Sixty-six percent of 13- to 17-year-olds consider MP3
playback an important feature in their next cellphone purchase, compared with
27 percent of adults. Sixty-eight percent of the younger set consider a
high-resolution camera an important feature in their next cellphone, while 34
percent of adults do. GPS is an important feature for 33 percent of the
17-and-under crowd, while 28 percent of adults think so.

Sixty percent of
adults, in contrast, consider battery life an important factor in their next
cellphone purchase, compared with 27 percent of the younger crowd.

Although their
priorities are different, adults still use their cellphones in great numbers to
listen to music, take pictures, and navigate. Nonetheless, adults also
overwhelmingly use dedicated devices for those purposes, in large part because
the use cases for dedicated devices differs from the use cases for cellphones that
incorporate those capabilities, MarketSource found.

Phone owners who own
a separate MP3 player, for instance, tend to use their dedicated MP3 player rather
than their cellphone to watch video when they’re mobile, presumably because of
screen size and screen resolution, the survey found.

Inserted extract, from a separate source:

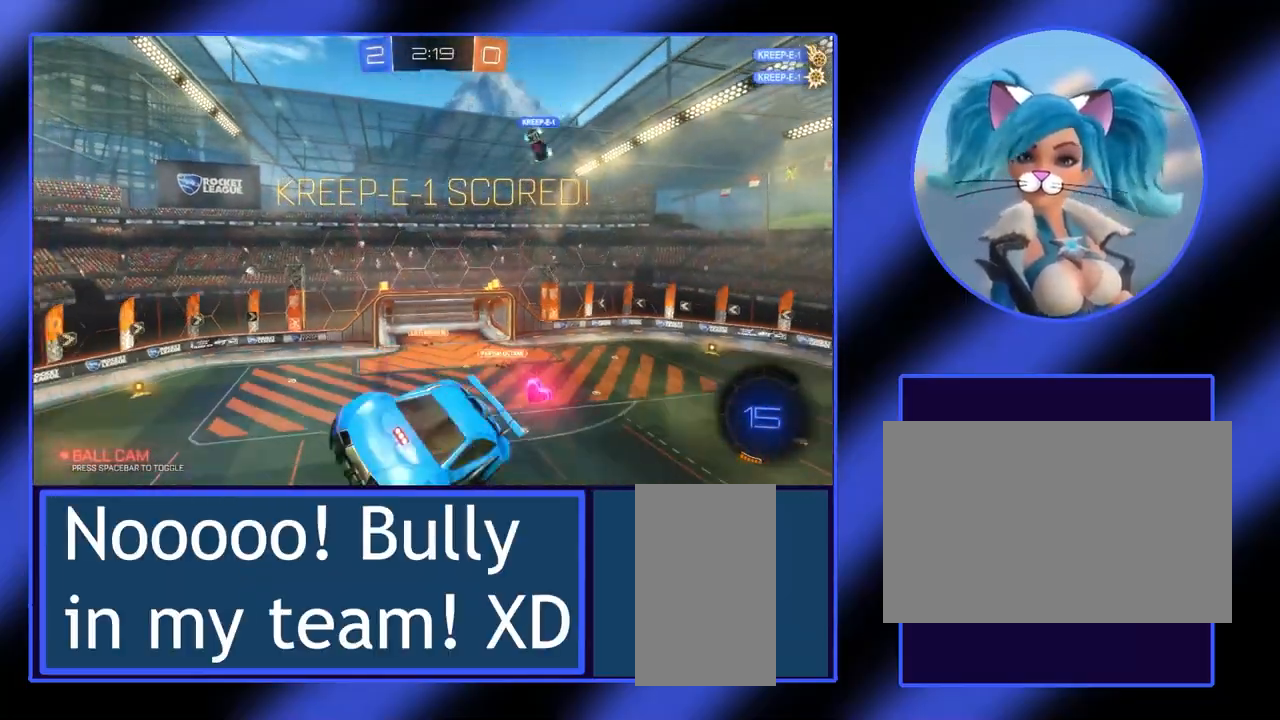
{"keys": [], "mouse": [], "events": [[33, "w", "down"], [200, "w", "up"]]}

On average, adult consumers
who own MP3 players and cellphones and watch video when mobile will watch video
74 percent of the time on their MP3 player and only 26 percent of the time on
their cellphone.

In contrast, adult
phone owners who own a separate MP3 player listen to music on their cellphone proportionately
more than they watch video on their cellphone. On average, 60 percent of their
mobile music listening is done on a cellphone compared with 40 percent on an
MP3 player.

Of the surveyed
phone-owning adults, 72 percent own both a separate MP3 player and an
MP3-playing cellphone, while 28 percent said they use a cellphone as their only
MP3 player and chose not to buy a dedicated MP3 player because of their
cellphone’s MP3 capabilities.

Only 24 percent of
phone-owning adults own both a PND and a navigation-capable cellphone, but different
use cases between the two types of devices also emerge, MarketSource found.
Among the 24 percent, the PND tends to remain in the car, and GPS-equipped
cellphones tend to be used for navigation purposes when the user is on foot,
MarketSource found. These consumers use their phone’s GPS feature seven times a
month on average while using their PND 22 times per month on average.

When it comes to
cross-ownership of digital cameras and camera phones, the survey found that 64
percent of adult cellphone owners own both a dedicated digital camera and a
camera-equipped cellphone. Only 20 percent of adult cellphone owners chose not
to buy a digital camera because they believe their cellphone camera is adequate
for their needs.

Consumers who own
both a cameraphone and a dedicated digital camera prefer to use their digital
camera to take pictures, particularly at planned events such as family events
and vacations, because of better picture quality and other reasons,
MarketSource found.

To take pictures of family events, 56 percent of adult
owners of both types of devices said they used their dedicated camera most of
the time, and only 5 percent said they used their cameraphone most of the time
to take pictures of family events. (See Table 2.)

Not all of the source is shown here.